-- Excerpt follows --

In order to get a good hermetic seal, it’s necessary for the foil innerseal inside of the cap, to be in contact with the lip of the container and have consistent pressure around the circumference. This is accomplished by applying the cap with the correct application torque.
Most packagers don’t realize the effect application torque has on the induction sealing process. For many years, the suggested application torque to achieve a good induction seal has been one-half of the diameter of the cap in inch/pounds.
As an example, a 38mm closure should have an application torque of 18-20 inch/pounds, a 53mm closure, 25-26 inch/pounds and so forth.
Cap Size (mm)
6 to 9
7 to 10
8 to 12
9 to 14
10 to 16
12 to 18
15 to 25
17 to 26
18 to 27
19 to 30
21 to 36
In many cases, especially when the caps are being applied by hand, application torque is all over the place. The result is inconsistent seals. You can imagine what will happen when you have six different people applying closures. You end up with six different application torques.
This can also be caused by cappers that are out of adjustment or have worn tightening wheels. Another cause of inconsistent seals is mechanical in nature, caused by poor bottle/closure tolerances, resulting in the caps and bottles not fitting together properly. Sometimes these irregular fits can be solved with the proper types of foil innerseal.
However, in discussions with cap, bottle, and innerseal suppliers, they all agree the biggest problem is inconsistent or insufficient application torque.
If you have a percentage of containers that are not sealing properly, check your application torque. It may save you a lot of problems.

-- Excerpt concluded --
-- Excerpted data follows --

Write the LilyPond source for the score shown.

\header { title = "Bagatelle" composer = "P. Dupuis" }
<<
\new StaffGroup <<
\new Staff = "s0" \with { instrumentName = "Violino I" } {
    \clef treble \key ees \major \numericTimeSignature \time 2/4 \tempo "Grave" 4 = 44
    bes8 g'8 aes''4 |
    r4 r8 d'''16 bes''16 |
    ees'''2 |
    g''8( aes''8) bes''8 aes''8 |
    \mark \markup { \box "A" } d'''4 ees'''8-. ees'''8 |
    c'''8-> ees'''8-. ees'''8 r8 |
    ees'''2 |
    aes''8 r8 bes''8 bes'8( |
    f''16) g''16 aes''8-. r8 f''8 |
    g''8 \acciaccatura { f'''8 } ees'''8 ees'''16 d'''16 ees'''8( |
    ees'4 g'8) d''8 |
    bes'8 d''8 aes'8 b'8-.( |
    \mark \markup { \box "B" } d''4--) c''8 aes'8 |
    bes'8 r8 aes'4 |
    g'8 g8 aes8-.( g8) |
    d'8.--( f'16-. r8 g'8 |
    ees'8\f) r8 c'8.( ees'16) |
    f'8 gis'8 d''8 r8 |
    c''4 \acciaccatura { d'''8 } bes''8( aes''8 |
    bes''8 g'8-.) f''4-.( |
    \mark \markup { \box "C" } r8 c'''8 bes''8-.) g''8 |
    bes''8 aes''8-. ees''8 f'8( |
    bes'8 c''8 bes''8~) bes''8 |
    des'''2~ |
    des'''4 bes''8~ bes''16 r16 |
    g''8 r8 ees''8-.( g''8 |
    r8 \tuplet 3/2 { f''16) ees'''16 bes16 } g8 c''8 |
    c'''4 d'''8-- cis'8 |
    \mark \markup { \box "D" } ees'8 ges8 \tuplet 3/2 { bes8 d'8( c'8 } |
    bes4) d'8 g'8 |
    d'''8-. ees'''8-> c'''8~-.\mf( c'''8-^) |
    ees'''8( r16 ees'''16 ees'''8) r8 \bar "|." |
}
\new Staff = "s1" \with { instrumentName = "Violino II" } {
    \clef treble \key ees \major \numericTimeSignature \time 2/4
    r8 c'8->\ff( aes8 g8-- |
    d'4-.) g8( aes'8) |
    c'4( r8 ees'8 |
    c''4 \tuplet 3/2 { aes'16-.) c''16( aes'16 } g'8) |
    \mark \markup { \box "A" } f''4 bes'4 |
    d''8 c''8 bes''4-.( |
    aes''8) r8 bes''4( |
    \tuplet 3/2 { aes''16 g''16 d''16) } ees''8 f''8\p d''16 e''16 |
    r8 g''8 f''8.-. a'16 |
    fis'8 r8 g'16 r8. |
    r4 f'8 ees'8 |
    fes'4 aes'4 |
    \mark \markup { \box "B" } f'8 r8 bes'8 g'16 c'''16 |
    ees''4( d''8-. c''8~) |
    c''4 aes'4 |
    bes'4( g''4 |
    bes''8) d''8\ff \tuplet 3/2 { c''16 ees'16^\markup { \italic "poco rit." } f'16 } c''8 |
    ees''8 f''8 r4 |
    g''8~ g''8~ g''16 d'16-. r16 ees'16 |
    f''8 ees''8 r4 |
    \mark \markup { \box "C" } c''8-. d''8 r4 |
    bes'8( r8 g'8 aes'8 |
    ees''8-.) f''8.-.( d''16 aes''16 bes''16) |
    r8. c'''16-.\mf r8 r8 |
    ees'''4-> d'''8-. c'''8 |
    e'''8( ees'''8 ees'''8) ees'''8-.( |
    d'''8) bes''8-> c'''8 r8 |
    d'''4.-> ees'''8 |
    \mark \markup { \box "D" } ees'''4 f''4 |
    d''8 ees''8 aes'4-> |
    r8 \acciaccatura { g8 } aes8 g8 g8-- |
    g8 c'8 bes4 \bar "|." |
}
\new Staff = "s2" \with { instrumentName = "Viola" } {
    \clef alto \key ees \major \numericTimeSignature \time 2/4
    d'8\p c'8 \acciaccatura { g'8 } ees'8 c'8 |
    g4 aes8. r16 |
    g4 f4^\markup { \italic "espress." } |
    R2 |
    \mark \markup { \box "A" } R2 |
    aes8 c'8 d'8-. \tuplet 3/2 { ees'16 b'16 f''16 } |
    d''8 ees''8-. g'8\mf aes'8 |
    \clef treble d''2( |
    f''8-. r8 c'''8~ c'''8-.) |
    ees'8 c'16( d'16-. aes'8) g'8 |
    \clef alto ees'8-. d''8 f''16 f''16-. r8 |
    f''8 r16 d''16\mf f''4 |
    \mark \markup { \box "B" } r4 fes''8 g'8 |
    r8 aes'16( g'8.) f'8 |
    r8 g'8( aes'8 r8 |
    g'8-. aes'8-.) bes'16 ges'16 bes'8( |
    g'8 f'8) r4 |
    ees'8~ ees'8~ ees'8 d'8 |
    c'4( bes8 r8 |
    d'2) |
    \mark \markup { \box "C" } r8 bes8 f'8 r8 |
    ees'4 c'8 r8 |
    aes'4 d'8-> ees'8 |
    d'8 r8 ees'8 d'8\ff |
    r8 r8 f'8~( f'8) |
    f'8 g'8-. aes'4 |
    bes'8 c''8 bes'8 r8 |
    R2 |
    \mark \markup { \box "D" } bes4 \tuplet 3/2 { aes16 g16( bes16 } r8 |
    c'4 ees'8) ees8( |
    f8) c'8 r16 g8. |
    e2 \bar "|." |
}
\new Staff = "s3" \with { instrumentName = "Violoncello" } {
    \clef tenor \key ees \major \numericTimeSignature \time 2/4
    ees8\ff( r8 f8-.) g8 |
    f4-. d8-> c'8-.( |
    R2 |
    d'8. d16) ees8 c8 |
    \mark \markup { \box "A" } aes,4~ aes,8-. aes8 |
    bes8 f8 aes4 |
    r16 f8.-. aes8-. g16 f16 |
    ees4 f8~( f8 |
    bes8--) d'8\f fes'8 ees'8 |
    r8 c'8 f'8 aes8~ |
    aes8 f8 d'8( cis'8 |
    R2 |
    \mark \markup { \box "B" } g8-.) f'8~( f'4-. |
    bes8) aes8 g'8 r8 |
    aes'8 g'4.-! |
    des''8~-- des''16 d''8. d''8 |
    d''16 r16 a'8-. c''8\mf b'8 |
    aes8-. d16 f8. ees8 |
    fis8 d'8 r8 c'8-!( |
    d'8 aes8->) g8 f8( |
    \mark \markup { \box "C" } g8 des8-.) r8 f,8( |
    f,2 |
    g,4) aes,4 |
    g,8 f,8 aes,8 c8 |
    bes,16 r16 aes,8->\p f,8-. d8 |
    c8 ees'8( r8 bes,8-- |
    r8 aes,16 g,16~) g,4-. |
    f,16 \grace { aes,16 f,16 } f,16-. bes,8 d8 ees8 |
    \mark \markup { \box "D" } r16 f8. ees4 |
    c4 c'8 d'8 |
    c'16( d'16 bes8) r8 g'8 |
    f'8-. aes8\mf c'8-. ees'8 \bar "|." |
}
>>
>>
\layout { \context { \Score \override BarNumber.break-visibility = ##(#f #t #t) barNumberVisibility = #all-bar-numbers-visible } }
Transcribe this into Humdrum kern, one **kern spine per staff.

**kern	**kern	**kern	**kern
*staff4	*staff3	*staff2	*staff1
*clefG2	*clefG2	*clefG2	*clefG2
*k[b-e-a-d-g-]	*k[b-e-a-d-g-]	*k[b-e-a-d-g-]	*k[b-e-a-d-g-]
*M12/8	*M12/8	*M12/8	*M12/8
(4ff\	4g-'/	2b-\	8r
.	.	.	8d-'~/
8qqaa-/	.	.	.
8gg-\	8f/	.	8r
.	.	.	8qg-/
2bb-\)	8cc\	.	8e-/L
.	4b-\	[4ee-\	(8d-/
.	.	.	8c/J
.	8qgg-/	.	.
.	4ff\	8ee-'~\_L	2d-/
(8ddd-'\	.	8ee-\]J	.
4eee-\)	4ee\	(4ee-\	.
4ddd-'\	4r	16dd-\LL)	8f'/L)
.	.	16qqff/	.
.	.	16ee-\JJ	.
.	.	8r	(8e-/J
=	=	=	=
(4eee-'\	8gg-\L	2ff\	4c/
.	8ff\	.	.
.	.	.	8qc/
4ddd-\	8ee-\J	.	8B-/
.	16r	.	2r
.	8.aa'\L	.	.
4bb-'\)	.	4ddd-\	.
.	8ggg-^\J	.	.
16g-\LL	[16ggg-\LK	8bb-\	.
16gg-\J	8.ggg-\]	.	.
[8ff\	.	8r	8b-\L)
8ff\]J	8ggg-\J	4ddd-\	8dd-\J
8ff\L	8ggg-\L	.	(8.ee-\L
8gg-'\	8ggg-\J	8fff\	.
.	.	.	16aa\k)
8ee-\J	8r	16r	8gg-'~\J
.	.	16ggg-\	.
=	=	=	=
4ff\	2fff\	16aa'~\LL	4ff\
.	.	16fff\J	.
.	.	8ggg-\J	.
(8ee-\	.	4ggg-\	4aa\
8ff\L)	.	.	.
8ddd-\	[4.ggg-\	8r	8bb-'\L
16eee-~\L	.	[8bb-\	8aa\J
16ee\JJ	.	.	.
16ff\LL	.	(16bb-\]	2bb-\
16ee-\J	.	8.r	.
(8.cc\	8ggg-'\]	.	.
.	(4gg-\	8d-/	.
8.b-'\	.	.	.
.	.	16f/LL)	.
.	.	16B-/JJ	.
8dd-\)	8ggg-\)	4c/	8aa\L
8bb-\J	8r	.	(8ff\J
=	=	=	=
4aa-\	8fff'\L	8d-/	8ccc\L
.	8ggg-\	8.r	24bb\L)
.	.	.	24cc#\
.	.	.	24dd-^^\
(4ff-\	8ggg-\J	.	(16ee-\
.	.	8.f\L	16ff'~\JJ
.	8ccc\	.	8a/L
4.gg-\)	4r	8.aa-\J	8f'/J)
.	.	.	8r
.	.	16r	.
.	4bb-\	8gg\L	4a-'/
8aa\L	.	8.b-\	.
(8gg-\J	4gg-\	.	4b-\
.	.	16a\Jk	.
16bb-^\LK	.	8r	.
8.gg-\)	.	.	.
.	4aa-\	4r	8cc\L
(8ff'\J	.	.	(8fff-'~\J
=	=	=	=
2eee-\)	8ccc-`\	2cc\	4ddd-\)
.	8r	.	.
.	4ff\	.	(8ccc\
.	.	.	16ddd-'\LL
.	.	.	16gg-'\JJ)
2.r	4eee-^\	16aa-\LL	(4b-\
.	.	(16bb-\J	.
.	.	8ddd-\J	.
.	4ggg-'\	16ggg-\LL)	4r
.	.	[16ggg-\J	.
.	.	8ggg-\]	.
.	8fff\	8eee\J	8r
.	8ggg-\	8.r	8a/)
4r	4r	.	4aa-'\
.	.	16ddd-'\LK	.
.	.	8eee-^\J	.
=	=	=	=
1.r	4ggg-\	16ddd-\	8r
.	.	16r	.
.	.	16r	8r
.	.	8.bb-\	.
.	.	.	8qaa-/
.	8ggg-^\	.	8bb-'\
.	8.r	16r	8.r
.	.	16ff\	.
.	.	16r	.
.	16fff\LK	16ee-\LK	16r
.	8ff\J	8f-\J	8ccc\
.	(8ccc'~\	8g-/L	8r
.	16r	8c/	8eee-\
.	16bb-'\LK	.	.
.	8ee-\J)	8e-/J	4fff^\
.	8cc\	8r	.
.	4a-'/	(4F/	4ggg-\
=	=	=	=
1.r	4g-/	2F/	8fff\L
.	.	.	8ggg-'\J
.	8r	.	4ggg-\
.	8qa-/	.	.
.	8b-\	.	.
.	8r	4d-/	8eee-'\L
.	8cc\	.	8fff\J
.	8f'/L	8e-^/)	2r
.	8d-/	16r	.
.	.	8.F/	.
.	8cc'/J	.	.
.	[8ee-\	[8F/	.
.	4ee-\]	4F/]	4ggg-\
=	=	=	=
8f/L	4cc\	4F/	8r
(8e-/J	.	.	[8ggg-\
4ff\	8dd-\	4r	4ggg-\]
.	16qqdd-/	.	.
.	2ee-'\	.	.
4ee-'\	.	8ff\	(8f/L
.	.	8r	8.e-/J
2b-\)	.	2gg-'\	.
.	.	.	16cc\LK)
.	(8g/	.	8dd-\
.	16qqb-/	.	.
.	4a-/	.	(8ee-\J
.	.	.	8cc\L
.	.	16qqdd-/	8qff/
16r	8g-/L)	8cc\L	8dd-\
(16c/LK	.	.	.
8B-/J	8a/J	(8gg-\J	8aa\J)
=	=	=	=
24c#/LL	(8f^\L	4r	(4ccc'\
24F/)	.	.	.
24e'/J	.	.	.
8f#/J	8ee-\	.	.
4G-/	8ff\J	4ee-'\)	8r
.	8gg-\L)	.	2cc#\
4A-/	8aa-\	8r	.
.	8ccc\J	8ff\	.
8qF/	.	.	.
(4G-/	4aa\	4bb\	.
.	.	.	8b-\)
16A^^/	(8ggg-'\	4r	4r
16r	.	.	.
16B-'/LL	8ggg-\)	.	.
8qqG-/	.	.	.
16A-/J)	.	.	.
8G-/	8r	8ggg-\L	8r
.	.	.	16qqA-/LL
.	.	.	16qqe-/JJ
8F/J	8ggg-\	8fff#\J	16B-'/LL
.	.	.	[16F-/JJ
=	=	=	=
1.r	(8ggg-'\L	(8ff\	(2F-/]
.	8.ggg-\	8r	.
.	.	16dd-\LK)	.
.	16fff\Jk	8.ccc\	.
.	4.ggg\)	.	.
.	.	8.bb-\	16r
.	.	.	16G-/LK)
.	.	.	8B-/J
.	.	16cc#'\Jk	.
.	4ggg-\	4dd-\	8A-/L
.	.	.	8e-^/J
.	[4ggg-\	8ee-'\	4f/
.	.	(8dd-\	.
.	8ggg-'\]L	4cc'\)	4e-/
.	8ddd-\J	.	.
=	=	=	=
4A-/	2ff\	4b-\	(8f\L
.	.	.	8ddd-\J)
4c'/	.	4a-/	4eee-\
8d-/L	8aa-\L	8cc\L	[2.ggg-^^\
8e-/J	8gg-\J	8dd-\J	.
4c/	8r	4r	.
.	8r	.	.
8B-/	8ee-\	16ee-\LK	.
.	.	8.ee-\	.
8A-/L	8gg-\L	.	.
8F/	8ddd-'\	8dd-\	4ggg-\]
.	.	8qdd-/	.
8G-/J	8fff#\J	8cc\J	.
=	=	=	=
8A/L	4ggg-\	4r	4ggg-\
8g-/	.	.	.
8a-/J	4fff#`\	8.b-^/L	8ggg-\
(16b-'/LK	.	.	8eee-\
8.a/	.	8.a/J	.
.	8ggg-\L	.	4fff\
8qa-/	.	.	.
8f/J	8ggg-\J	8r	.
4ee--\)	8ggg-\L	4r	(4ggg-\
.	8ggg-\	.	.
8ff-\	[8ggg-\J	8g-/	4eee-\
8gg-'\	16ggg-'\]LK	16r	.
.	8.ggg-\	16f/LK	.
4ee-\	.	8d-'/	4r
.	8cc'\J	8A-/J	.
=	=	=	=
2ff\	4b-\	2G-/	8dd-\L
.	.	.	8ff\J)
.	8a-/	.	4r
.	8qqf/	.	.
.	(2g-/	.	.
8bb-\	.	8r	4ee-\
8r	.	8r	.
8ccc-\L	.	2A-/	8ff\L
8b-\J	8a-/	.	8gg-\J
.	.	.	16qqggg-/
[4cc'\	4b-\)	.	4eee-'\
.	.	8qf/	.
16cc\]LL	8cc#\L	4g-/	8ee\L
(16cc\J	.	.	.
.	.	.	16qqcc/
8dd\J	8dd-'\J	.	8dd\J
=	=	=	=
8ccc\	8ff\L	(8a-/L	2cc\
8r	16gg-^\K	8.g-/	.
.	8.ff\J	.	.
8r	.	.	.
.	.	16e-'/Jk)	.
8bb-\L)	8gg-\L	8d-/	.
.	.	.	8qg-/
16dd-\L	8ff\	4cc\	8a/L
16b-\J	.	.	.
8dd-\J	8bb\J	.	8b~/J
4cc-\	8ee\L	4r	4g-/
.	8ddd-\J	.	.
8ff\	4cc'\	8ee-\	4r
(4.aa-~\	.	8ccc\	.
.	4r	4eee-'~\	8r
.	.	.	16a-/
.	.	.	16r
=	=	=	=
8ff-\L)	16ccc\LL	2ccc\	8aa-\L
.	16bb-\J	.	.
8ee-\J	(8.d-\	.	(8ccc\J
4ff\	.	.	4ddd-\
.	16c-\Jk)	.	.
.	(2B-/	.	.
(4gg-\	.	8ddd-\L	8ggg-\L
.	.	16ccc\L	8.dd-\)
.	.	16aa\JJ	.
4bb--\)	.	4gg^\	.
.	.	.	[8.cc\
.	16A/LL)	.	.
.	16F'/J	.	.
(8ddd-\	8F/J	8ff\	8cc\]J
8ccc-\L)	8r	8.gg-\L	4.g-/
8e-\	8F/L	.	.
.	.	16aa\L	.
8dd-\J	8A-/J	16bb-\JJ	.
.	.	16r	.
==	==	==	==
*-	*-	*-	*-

-- Excerpted data concluded --

## Assignment 1:
Write out everything in the induction sealing text from "Most packagers don’t" down to "and so forth.".
## Assignment 2:
According to the induction sealing text, what application torque should a 38mm closure have?
## Assignment 3:
Using the induction sealing text, explain why a cap has to be applied with the correct application torque.

## Task result 1:
Most packagers don’t realize the effect application torque has on the induction sealing process. For many years, the suggested application torque to achieve a good induction seal has been one-half of the diameter of the cap in inch/pounds.
As an example, a 38mm closure should have an application torque of 18-20 inch/pounds, a 53mm closure, 25-26 inch/pounds and so forth.

## Task result 2:
18-20 inch/pounds.

## Task result 3:
A good hermetic seal requires the foil innerseal inside the cap to contact the lip of the container with consistent pressure around the circumference. Applying the cap with the correct application torque is what achieves this.